What you should do: Copy all lines in the data that contain the string "Dicle".

START Records for this exercise

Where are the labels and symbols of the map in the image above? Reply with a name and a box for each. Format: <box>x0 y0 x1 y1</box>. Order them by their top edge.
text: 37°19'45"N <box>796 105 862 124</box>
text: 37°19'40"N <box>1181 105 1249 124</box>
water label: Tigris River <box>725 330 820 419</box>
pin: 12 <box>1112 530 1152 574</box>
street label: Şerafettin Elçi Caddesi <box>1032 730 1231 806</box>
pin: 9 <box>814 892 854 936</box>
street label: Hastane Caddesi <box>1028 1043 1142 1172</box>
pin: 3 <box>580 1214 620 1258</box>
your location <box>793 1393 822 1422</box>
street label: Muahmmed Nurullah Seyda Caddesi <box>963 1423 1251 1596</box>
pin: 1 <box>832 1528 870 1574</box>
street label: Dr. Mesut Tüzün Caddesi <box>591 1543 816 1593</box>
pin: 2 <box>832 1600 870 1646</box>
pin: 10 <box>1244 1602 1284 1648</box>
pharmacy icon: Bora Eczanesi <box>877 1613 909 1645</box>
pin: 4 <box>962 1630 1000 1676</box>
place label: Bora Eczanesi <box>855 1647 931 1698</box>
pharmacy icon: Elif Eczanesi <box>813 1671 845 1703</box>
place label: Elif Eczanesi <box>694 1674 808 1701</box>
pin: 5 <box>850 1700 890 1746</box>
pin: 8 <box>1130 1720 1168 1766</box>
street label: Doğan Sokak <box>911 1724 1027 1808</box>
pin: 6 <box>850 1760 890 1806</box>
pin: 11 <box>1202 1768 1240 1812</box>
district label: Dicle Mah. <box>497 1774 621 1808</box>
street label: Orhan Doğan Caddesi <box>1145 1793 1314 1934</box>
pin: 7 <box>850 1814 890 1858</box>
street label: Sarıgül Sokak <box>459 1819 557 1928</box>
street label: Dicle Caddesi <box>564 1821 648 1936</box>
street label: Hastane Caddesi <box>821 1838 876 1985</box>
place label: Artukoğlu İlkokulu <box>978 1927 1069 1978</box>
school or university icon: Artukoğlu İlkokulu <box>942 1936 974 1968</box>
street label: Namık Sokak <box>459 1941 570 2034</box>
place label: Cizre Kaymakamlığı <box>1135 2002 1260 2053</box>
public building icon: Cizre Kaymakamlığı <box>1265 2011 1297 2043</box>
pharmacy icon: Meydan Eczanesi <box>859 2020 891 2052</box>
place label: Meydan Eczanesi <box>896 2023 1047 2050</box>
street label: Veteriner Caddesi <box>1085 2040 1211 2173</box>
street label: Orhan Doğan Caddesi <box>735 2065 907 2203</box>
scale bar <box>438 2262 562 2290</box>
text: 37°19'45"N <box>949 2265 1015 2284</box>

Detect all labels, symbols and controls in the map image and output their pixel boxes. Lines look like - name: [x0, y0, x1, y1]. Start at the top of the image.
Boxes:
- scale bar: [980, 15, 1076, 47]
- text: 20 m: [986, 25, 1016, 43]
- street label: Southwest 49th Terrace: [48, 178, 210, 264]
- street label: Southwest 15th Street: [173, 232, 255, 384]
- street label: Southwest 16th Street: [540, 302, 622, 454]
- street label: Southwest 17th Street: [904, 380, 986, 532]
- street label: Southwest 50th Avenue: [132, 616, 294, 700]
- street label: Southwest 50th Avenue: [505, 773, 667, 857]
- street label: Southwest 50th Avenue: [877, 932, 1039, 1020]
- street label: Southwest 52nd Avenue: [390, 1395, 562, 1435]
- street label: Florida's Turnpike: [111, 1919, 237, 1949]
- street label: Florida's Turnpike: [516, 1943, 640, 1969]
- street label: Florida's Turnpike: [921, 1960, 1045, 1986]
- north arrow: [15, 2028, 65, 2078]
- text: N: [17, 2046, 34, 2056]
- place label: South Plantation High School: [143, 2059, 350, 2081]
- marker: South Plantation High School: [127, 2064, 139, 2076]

END Records for this exercise

Problem solution:
district label: Dicle Mah. <box>497 1774 621 1808</box>
street label: Dicle Caddesi <box>564 1821 648 1936</box>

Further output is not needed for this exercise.